La "maison à 100 000 euros" s'inscrit dans la continuité des actions pour favoriser l'accession sociale à la propriété. Sont concernés les ménages disposant de ressources modestes et dont le budget est de 100 000 euros maximum.
En quoi cela consiste ? Une charte Les élus locaux, les professionnels du logement et les associations ont adhéré à une charte définissant les caractéristiques de la maison à 100 000 euros, sous l'égide du ministère du Logement.
La maison à 100 000 euros donne la possibilité aux communes qui le souhaitent de s'investir en faveur de l'accession sociale à la propriété.
Les caractéristiques attendues des maisons à 100 000 euros Les maisons à 100 000 euros doivent être "prêtes à vivre", et répondre aux caractéristiques suivantes :
superficie minimum de 85 mètres carrés
pas de finition à la charge de l'acquéreur
très haute performance énergétique (-15% en consommation d'énergie).
Les maisons doivent, par leur architecture et leur implantation, s'intégrer harmonieusement dans le tissu urbain avoisinant.
L'objectif de prix n'est donc pas atteint par des procédés constructifs particuliers, mais par la mobilisation d'aides financières ou de dispositifs juridiques innovants.
Quelles aides ? Les programmes "maisons à 100 000 euros" pourront être réalisés grâce à trois types de montage :
1. Les aides de l'ANRU L'ANRU peut apporter une subvention aux constructeurs qui proposent des logements en accession sociale à la propriété dans les quartiers en rénovation urbaine.
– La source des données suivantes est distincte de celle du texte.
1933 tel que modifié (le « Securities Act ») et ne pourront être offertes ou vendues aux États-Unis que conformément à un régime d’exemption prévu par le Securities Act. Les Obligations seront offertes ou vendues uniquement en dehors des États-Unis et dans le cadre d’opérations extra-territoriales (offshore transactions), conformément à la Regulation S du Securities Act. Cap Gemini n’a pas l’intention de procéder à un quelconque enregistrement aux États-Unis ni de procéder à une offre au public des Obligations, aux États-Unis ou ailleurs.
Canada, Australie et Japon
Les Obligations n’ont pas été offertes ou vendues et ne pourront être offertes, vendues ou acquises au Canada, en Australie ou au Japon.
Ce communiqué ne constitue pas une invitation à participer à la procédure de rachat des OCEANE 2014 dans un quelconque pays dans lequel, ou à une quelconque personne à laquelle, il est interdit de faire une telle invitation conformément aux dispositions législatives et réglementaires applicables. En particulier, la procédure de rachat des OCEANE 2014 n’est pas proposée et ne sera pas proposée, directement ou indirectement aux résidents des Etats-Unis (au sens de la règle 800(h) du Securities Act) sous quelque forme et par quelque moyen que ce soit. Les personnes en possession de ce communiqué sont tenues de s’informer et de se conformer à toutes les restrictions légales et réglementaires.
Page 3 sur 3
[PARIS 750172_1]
Cette subvention permet de réduire le prix payé par l'accédant.
De plus, le projet de loi portant engagement national pour le logement propose d'appliquer un taux de TVA de 5,5 % au lieu de 19,6 % pour les opérations d'accession sociale à la propriété réalisées dans les quartiers en rénovation urbaine. Ces deux formes d'aides permettent de réduire le prix payé par le ménage à 100 000 euros.
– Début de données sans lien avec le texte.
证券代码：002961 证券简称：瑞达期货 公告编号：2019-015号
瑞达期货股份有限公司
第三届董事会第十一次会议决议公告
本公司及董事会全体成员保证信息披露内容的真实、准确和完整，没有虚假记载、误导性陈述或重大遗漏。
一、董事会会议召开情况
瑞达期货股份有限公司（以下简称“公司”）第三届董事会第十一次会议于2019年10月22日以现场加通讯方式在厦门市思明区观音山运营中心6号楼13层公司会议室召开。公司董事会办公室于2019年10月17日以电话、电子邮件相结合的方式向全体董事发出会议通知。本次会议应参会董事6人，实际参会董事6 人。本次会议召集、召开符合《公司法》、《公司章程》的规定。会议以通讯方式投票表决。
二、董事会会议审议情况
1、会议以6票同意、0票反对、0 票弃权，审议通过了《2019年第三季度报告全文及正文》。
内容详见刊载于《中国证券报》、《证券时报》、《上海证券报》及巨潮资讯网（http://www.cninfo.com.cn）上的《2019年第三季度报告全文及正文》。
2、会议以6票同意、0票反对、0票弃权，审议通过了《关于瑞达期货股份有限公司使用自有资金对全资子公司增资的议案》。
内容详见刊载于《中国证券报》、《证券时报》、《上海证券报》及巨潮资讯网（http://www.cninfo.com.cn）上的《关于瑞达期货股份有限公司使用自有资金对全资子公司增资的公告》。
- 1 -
En outre, le ménage peut bénéficier, pour acheter la maison, du prêt à 0 %, dont les caractéristiques viennent d'être améliorées.
2. Le dispositif de location-accession Dans les communes qui ne sont pas en rénovation urbaine, mais où le coût du foncier reste modéré, les maisons à 100 000 euros pourront être réalisées dans le cadre du dispositif de location-accession.
L'acquisition en location-accession se déroule en deux phases :
Au cours de la première phase, le ménage en location peut s'assurer de sa capacité à faire face à une charge régulière de logement.
Dans la seconde phase, le ménage propriétaire rembourse un emprunt et bénéfice de garanties pour le protéger contre les accidents de la vie.
Ce dispositif de location-accession ouvre droit à un taux de TVA de 5,5%, qui permet de réduire le prix payé par le ménage à 100 000 euros. La location-accession donne également lieu à une exonération de taxe foncière sur les propriétés bâties pendant 15 ans.
3. Le mécanisme de dissociation du foncier et du bâti Dans les autres communes, les ménages disposant de ressources modestes auront la possibilité, grâce à un mécanisme de dissociation du foncier et du bâti, de devenir propriétaires de leur logement sans avoir, au moins dans un premier temps, à acheter le terrain.
La commune mettra le terrain à disposition du ménage au moyen d'un bail à construction qui sera assorti d'une option d'achat, que le ménage pourra exercer une fois qu'il aura remboursé sa maison. En outre, les ménages pourront bénéficier du prêt à 0 % pour acquérir la maison.